MEMS絶対圧センサオムロン、1月発売高精度・低消費電流で検知

オムロンはこのほど、独自のMEMS技術を用い、50センチの高低差での気圧変化を、世界トップクラスの高精度・低消費電流で正確に検知する「MEMS絶対圧センサ」を開発、2013年1月から販売を開始する。

絶対圧センサは、真空状態をゼロに基準し、圧力を検知するセンサ。同社が開発した絶対圧センサは、血圧計用圧力センサで培ったピエゾ抵抗方式を採用。

CMOS回路とMEMSセンサ部を一体化することで、縦・横3・8ミリ角、厚み0・92ミリの小型化を実現。小型パッケージへの実装を可能にした。

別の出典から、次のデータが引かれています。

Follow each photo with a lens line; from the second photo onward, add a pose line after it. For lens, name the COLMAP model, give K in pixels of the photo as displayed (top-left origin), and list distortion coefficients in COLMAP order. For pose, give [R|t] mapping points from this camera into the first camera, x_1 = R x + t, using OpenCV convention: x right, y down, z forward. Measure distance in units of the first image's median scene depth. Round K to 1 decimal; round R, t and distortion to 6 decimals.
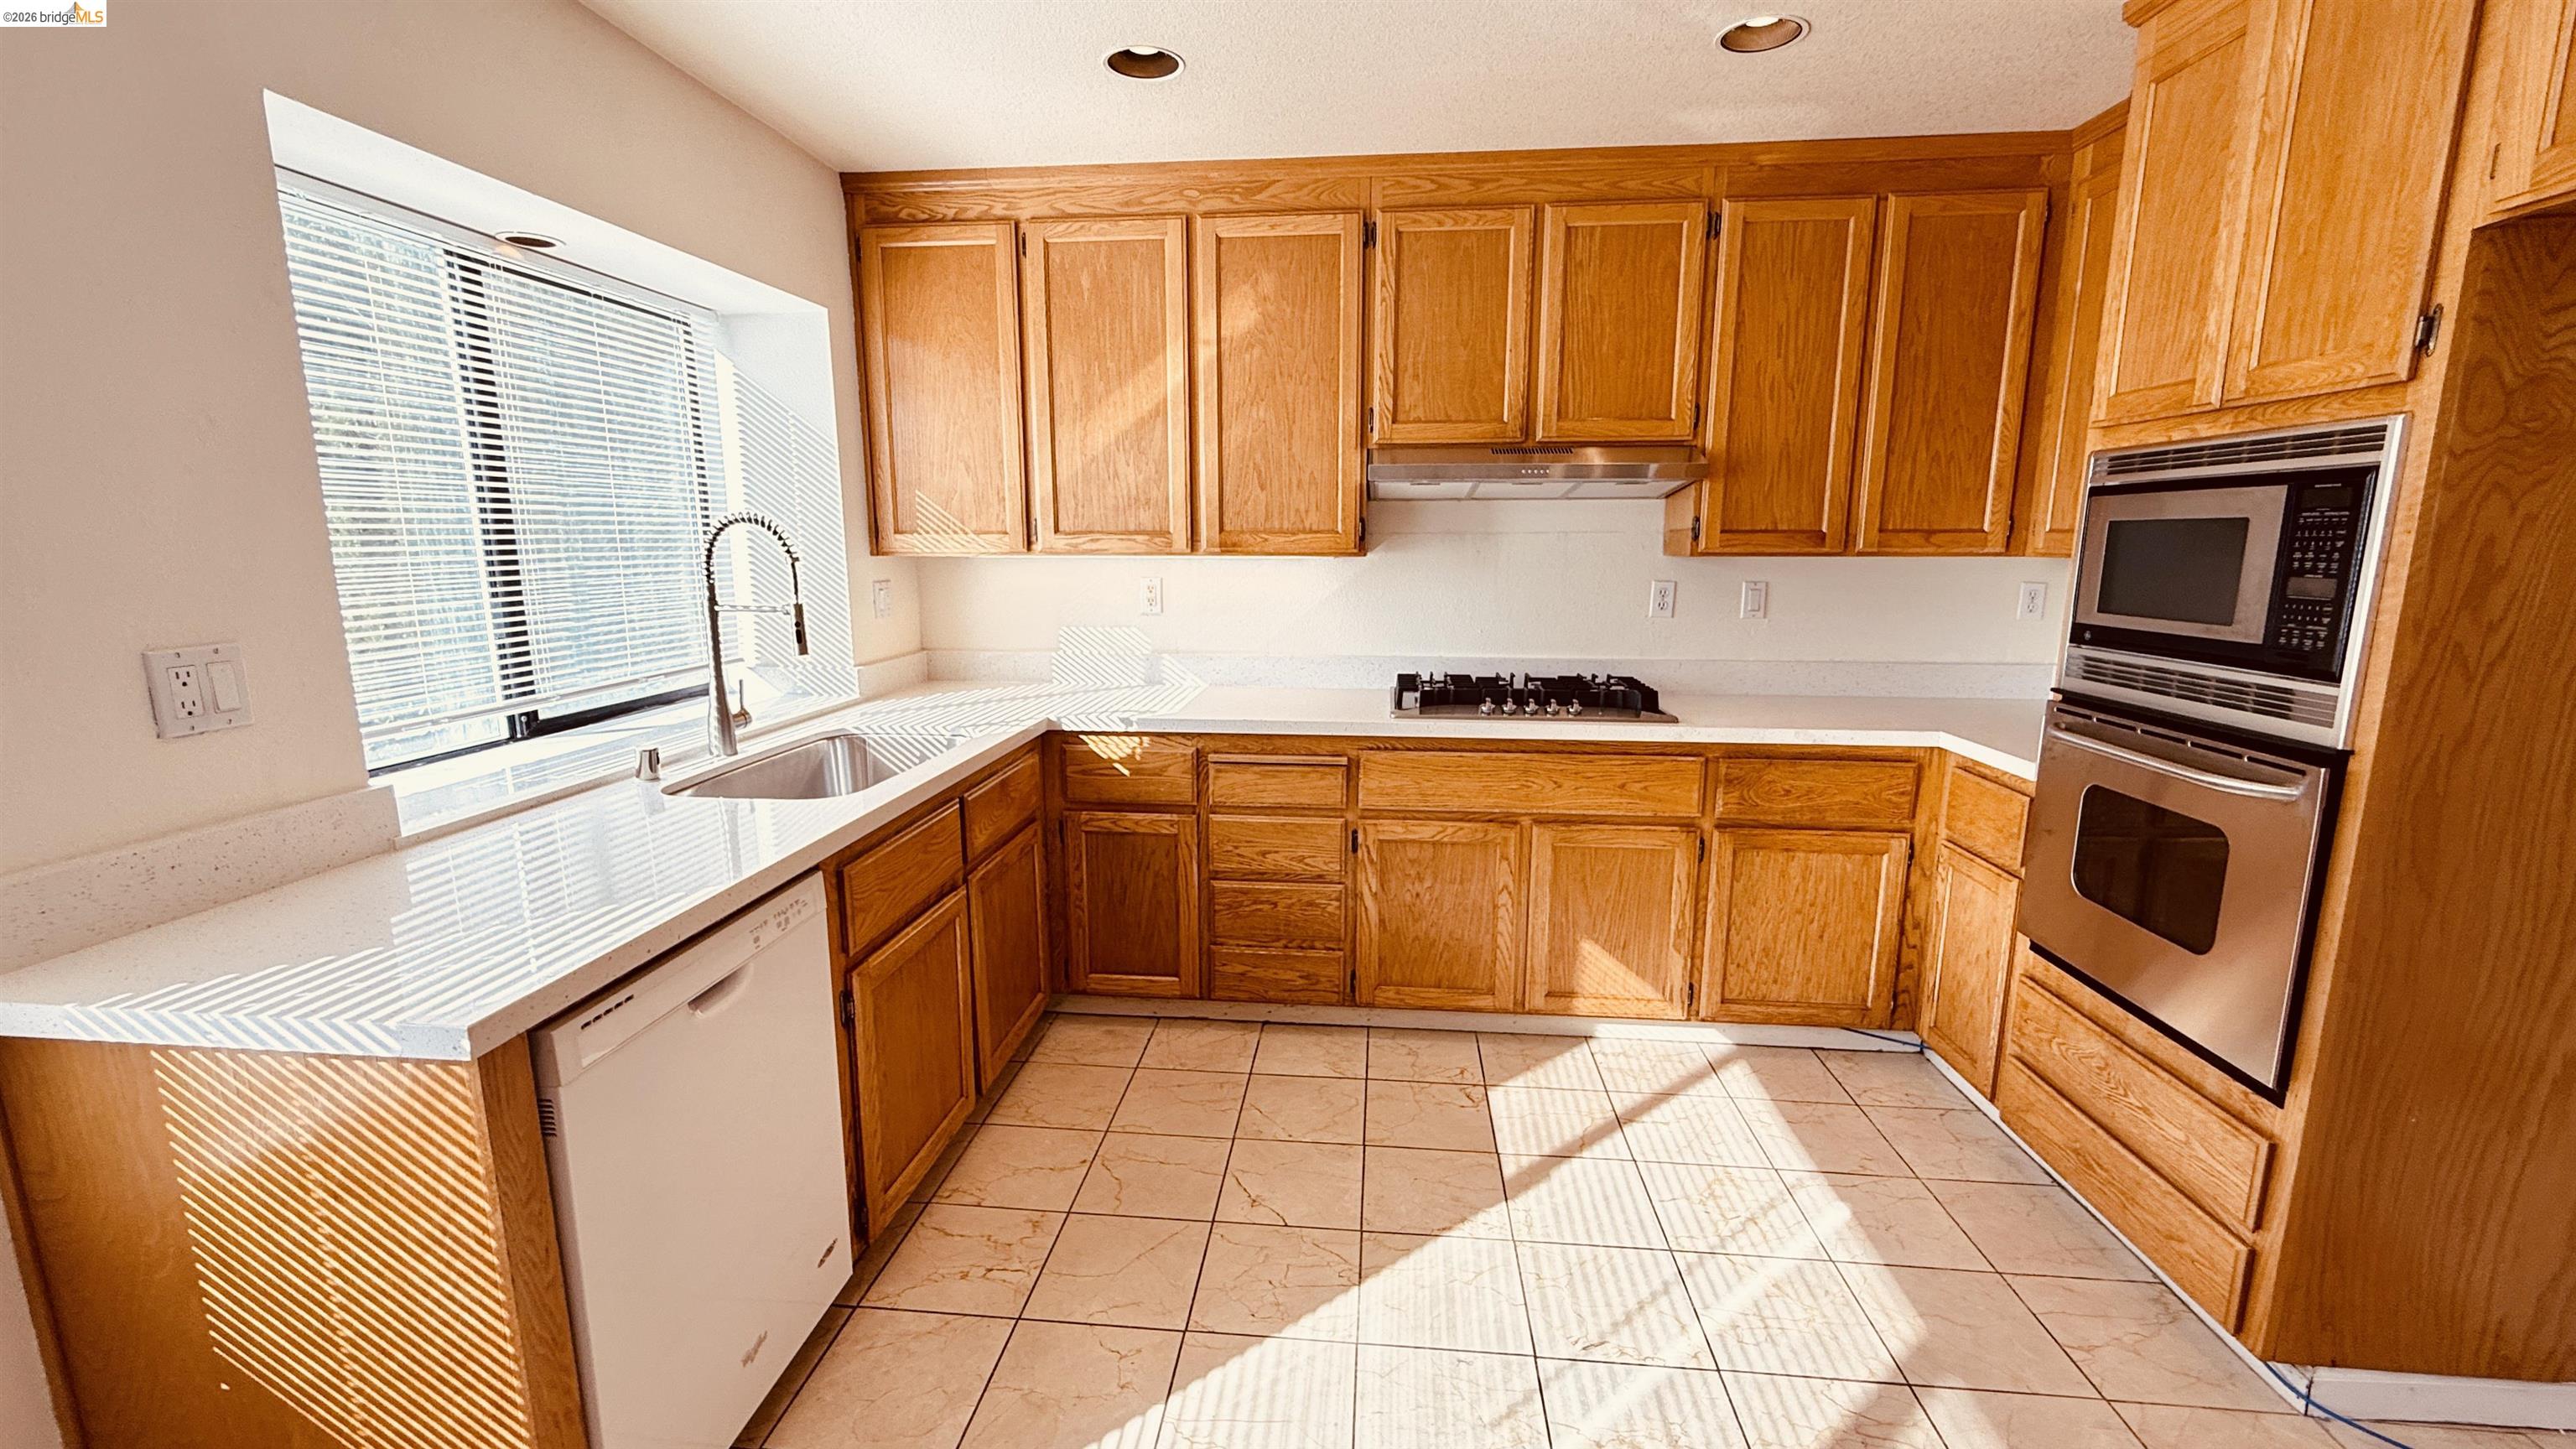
lens RADIAL K [[1035.2, 0, 1290.1], [0, 1035.2, 717.6], [0, 0, 1]] dist [-0.001937, -0.000361]
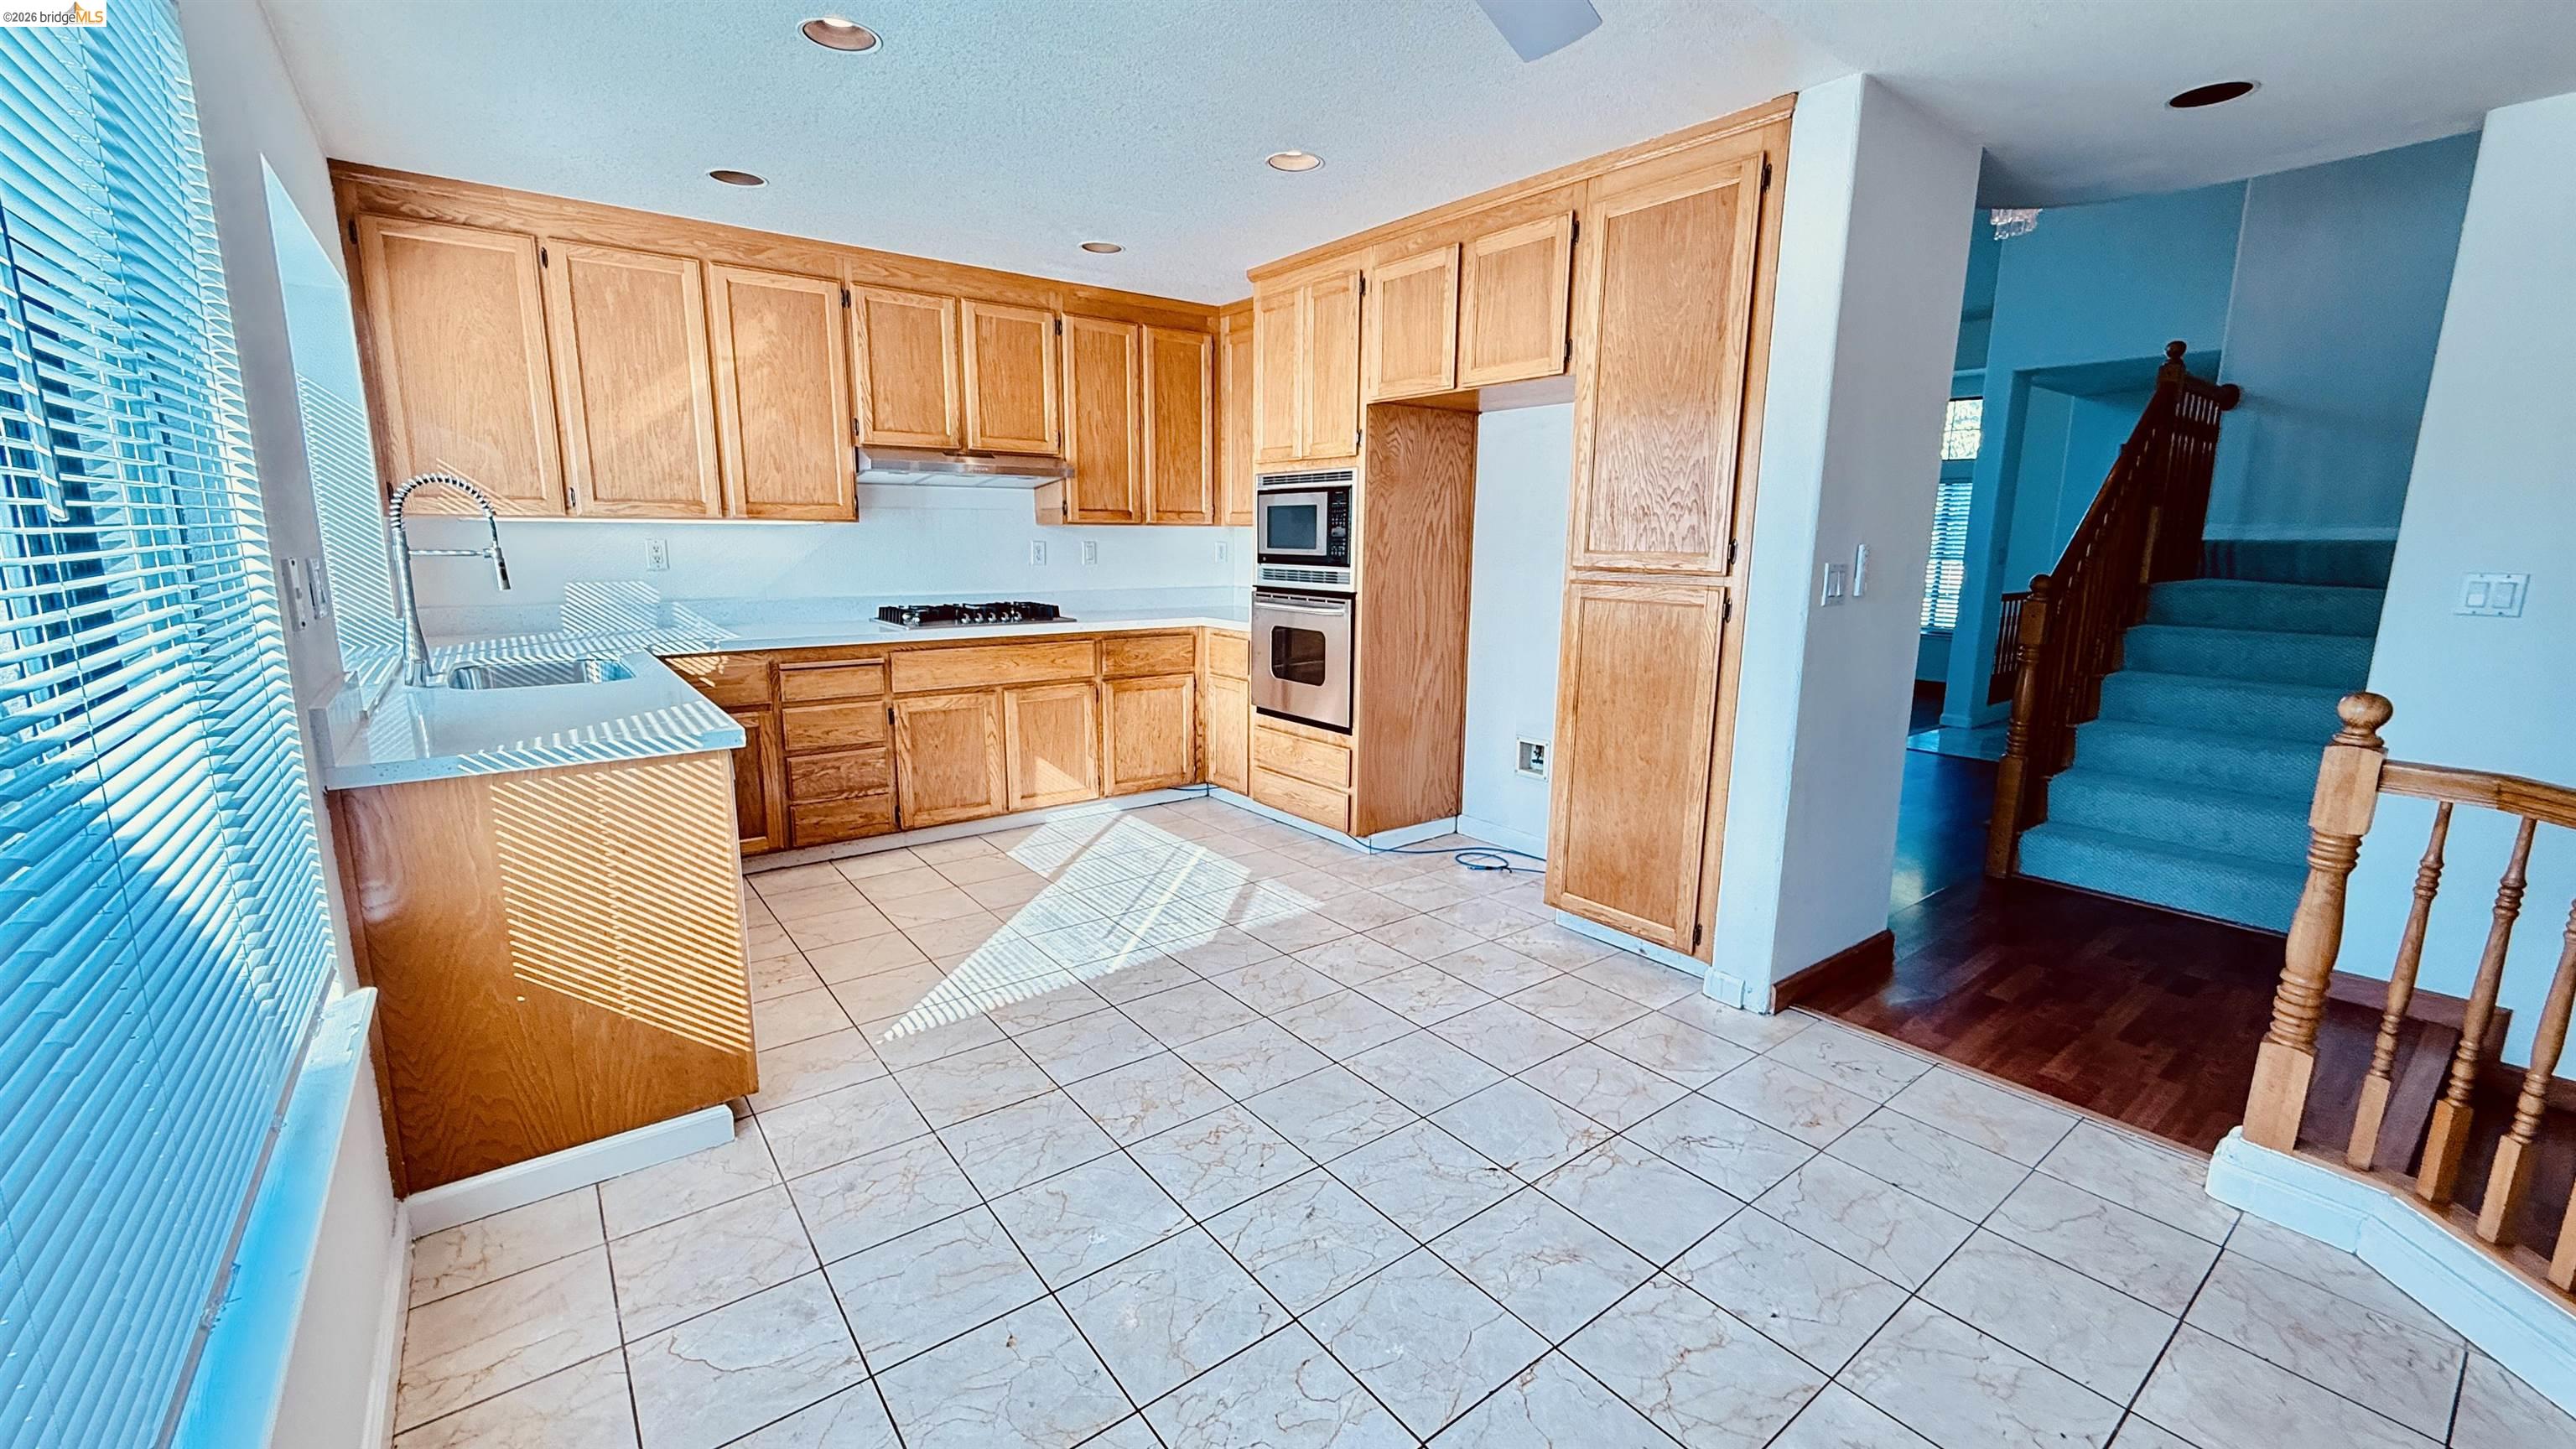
lens RADIAL K [[1035.2, 0, 1290.1], [0, 1035.2, 717.6], [0, 0, 1]] dist [-0.001937, -0.000361]
pose [[0.725474, -0.114646, 0.678634, -0.532869], [0.110090, 0.992663, 0.050009, 0.112672], [-0.679388, 0.038430, 0.732772, -0.467970]]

検出範囲は、300~1100hPaと幅広く、相対圧力精度は、約50センチの高低差の気圧変化に相当する6paの相対圧力精度を示す。さらに、温度センサを内蔵しており、センサ周囲温度の変化に対する気圧変動影響を補正する。また、シリアル通信に対応。

モバイル機器など小型機器への搭載が容易なので、スマートフォンのほか、歩数測定や生活活動での活動量を測定する活動量計など、電池駆動のアプリケーションに適している。0・5~9・5uAの低消費電流で、電池の長寿命化にも貢献する。

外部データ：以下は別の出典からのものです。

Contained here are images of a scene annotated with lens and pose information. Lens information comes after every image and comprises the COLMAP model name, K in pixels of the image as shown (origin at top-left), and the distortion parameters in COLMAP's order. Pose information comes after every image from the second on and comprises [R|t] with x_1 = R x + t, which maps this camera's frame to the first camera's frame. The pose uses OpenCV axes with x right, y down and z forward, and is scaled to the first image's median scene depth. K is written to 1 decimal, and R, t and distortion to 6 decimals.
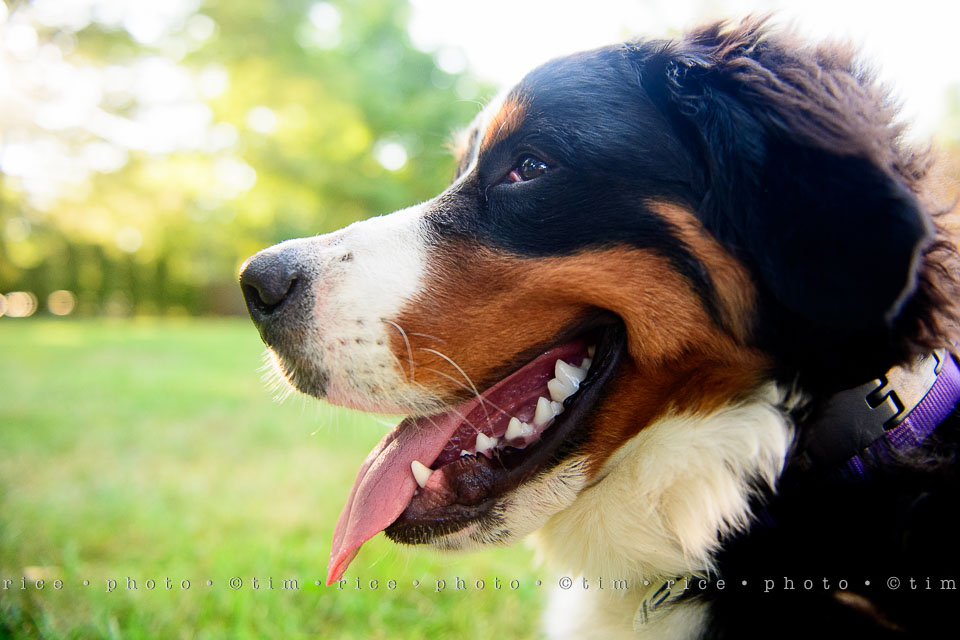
lens RADIAL K [[652.2, 0, 479.8], [0, 652.2, 322.8], [0, 0, 1]] dist [-0.000776, 0.000507]
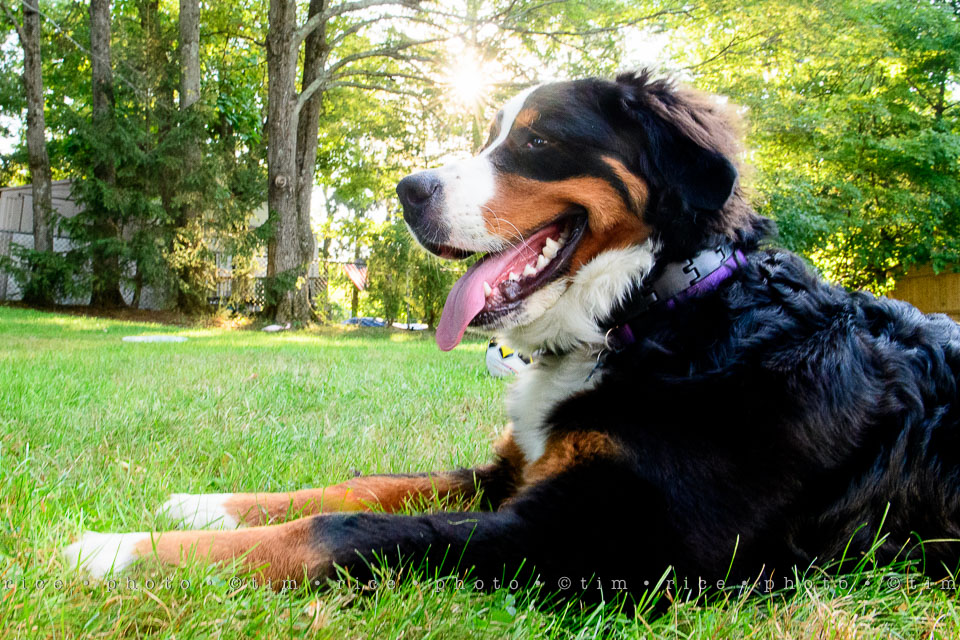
lens RADIAL K [[652.2, 0, 480.7], [0, 652.2, 319.0], [0, 0, 1]] dist [-0.000776, 0.000507]
pose [[0.970010, 0.016295, 0.242520, -0.604411], [-0.014151, 0.999844, -0.010580, 0.355729], [-0.242654, 0.006831, 0.970089, -0.968016]]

活動量計に搭載した場合、これまで困難であった階段の上り下りなど高低差のある運動の計測が可能となる。また、カーナビゲーションシステムに搭載した場合、立体駐車場でのナビゲーション精度の確保や、高架道路と一般道との区別を可能にする。

そのほか、開くはずのない扉が開いたり、窓が割られたりした場合の気圧変動がセンシングでき、セキュリティ用途としても活用できる。

ほかのセンサと同じ基板に実装するといったニーズにも対応できるよう、CMOS/MEMSを一体化したウエハの販売も可能である。